Offensichtlich rächt sich hier die Abschaffung der traditionsreichen Institution des Korrektors. Dies geschah nicht nur bei |Heyne|, sondern bei allen Taschenbuchverlagen aus Kostengründen, denn die steigenden Preise für Papier und Übersetzer fraßen die Gewinnmarge zunehmend auf. Die Entwicklung hat bis heute nicht aufgehört, und nur sehr wenige Verlage arbeiten mit Gewinn.

Unterm Strich

Der Mittelteil der Kaisho-Trilogie ist noch wesentlich actiongelandener als der erste, „Der Kaisho“. Der Vorteil dieses Bandes: Die Fundamente wurden alle schon im ersten Band gelegt, so dass sich nun Figuren wie Okami, Celeste, Margerite, Croaker usw. alle wie Marionetten an einem Faden zu neuen Schand- und Heldentaten führen lassen. Für mich standen dabei stets Nick und Croaker im Vordergrund, doch auch der japanische Handlungsstrang um Ushiba ist nicht zu verachten, denn er betont die spezifisch japanische Komponente der Verbrecherorganisation „godaishu“.

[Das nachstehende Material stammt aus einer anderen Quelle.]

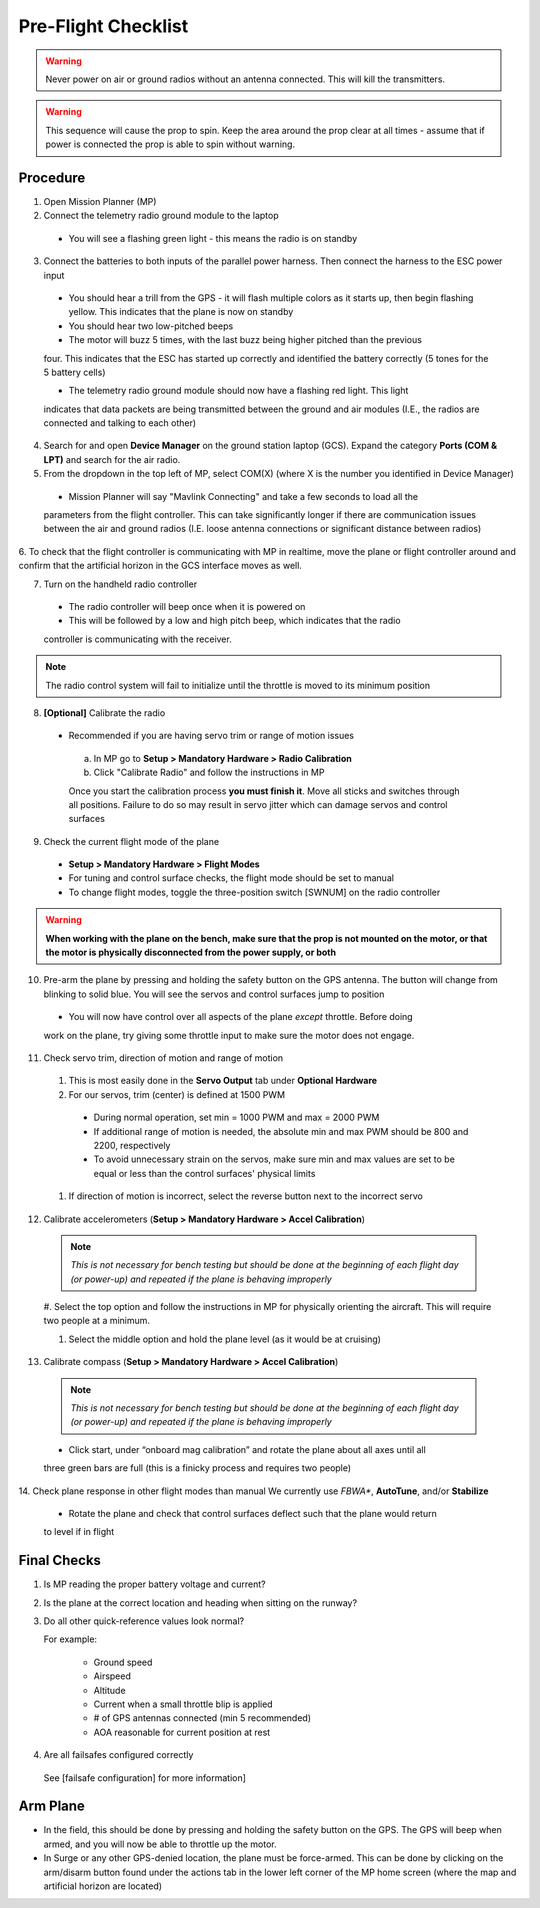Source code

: Pre-Flight Checklist
====================

.. warning::

   Never power on air or ground radios without an antenna connected. This will kill the   
   transmitters.

.. warning::

   This sequence will cause the prop to spin. Keep the area around the prop clear at all times 
   - assume that if power is connected the prop is able to spin 
   without warning.

Procedure
------------
1. Open Mission Planner (MP)
2. Connect the telemetry radio ground module to the laptop
  - You will see a flashing green light - this means the radio is on standby

3. Connect the batteries to both inputs of the parallel power harness. Then connect the harness to the ESC power input

  - You should hear a trill from the GPS - it will flash multiple colors as it starts up, then begin flashing yellow. This indicates that the plane is now on standby
  
  - You should hear two low-pitched beeps

  - The motor will buzz 5 times, with the last buzz being higher pitched than the previous 
  four. This indicates that the ESC has started up correctly and identified the battery 
  correctly (5 tones for the 5 battery cells) 

  - The telemetry radio ground module should now have a flashing red light. This light 
  indicates that data packets are being transmitted between the ground and air modules (I.E., 
  the radios are connected and talking to each other) 

4. Search for and open **Device Manager** on the ground station laptop (GCS). Expand the category **Ports (COM & LPT)** and search for the air radio.

5. From the dropdown in the top left of MP, select COM(X) (where X is the number you identified in Device Manager)
  
  .. image:: Picture1.png

  - Mission Planner will say "Mavlink Connecting" and take a few seconds to load all the 
  parameters from the flight controller. This can take significantly longer if there are 
  communication issues between the air and ground radios (I.E. loose antenna connections or 
  significant distance between radios)

6. To check that the flight controller is communicating with MP in realtime, move the plane or 
flight controller around and confirm that the artificial horizon in the GCS interface moves as well.

7. Turn on the handheld radio controller

  - The radio controller will beep once when it is powered on
  - This will be followed by a low and high pitch beep, which indicates that the radio 
  controller is communicating with the receiver.

.. note::

   The radio control system will fail to initialize until the throttle is moved to its minimum 
   position

8. **[Optional]** Calibrate the radio

  - Recommended if you are having servo trim or range of motion issues

   a. In MP go to **Setup > Mandatory Hardware > Radio Calibration**

   b. Click "Calibrate Radio" and follow the instructions in MP

   .. note::

   Once you start the calibration process **you must finish it**. Move all sticks and switches     through all positions. Failure to do so may result in servo jitter which can damage servos      and control surfaces

9. Check the current flight mode of the plane

  - **Setup > Mandatory Hardware > Flight Modes**

  - For tuning and control surface checks, the flight mode should be set to manual

  - To change flight modes, toggle the three-position switch [SWNUM] on the radio controller



.. warning::

   **When working with the plane on the bench, make sure that the prop is not mounted on the     
   motor, or that the motor is physically disconnected from the power supply, or both**

10. Pre-arm the plane by pressing and holding the safety button on the GPS antenna. The button will change from blinking to solid blue. You will see the servos and control surfaces jump to position

  - You will now have control over all aspects of the plane *except* throttle. Before doing 
  work on the plane, try giving some throttle input to make sure the motor does not engage.

11. Check servo trim, direction of motion and range of motion

  #. This is most easily done in the **Servo Output** tab under **Optional Hardware**

  #. For our servos, trim (center) is defined at 1500 PWM

    - During normal operation, set min = 1000 PWM and max = 2000 PWM

    - If additional range of motion is needed, the absolute min and max PWM should be 800 and       2200, respectively

    - To avoid unnecessary strain on the servos, make sure min and max values are set to be        equal or less than the control surfaces' physical limits

  #. If direction of motion is incorrect, select the reverse button next to the incorrect servo

12. Calibrate accelerometers (**Setup > Mandatory Hardware > Accel Calibration**)

  .. note::

   *This is not necessary for bench testing but should be done at the beginning of each 
   flight day (or power-up) and repeated if the plane is behaving improperly*

  #. Select the top option and follow the instructions in MP for physically orienting the 
  aircraft. This will require two people at a minimum.

  #. Select the middle option and hold the plane level (as it would be at cruising)

13. Calibrate compass (**Setup > Mandatory Hardware > Accel Calibration**)

  .. note::

     *This is not necessary for bench testing but should be done at the beginning of each 
     flight day (or power-up) and repeated if the plane is behaving improperly*

  - Click start, under “onboard mag calibration” and rotate the plane about all axes until all 
  three green bars are full (this is a finicky process and requires two people)

14. Check plane response in other flight modes than manual
We currently use *FBWA**, **AutoTune**, and/or **Stabilize**

  - Rotate the plane and check that control surfaces deflect such that the plane would return 
  to level if in flight

Final Checks
------------
1. Is MP reading the proper battery voltage and current?

2. Is the plane at the correct location and heading when sitting on the runway?

3. Do all other quick-reference values look normal?

   For example:

     - Ground speed
     - Airspeed
     - Altitude
     - Current when a small throttle blip is applied
     - # of GPS antennas connected (min 5 recommended)
     - AOA reasonable for current position at rest

4. Are all failsafes configured correctly
  See [failsafe configuration] for more information]

Arm Plane
------------
-	In the field, this should be done by pressing and holding the safety button on the GPS. The GPS will beep when armed, and you will now be able to throttle up the motor.

- In Surge or any other GPS-denied location, the plane must be force-armed. This can be done by clicking on the arm/disarm button found under the actions tab in the lower left corner of the MP home screen (where the map and artificial horizon are located)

„Okami“ spielt zu einem beträchtlichen Teil in Vietnam, und der Autor beeindruckte mich einmal mehr durch seine weitreichende Ortskenntnis. Er hat sich aber auch über die Geschichte des Landes bis ins Mittelalter hinein schlau gemacht und erlaubt sich aufgrund dessen ein Werturteil über die Bewohner dieses Landes, das man einem weniger kompetenten Autor nicht durchgehen lassen würde.

Schade fand ich, dass Nick und Michael Leonforte in diesem Band anders als erwartet nicht als Kontrahenten aufeinandertreffen. Vielmehr scheint Mick Nicholas zur Flucht aus Floating City zu verhelfen und auf diese Weise seinen ebenso kriminellen Partner Rock zu verraten. Nur dass Rock schon ziemlich durchgeknallt ist und nicht davor zurückschreckt, die Atomrakete Forch auf Nicholas im eigenen Lager abzufeuern … Mick und Nicholas treffen also erst im Abschlussband „Schwarzer Clan“ aufeinander.

Taschenbuch: 524 Seiten
Originaltitel: Floating City, 1994
Aus dem US-Englischen von Joannis Stefanidis.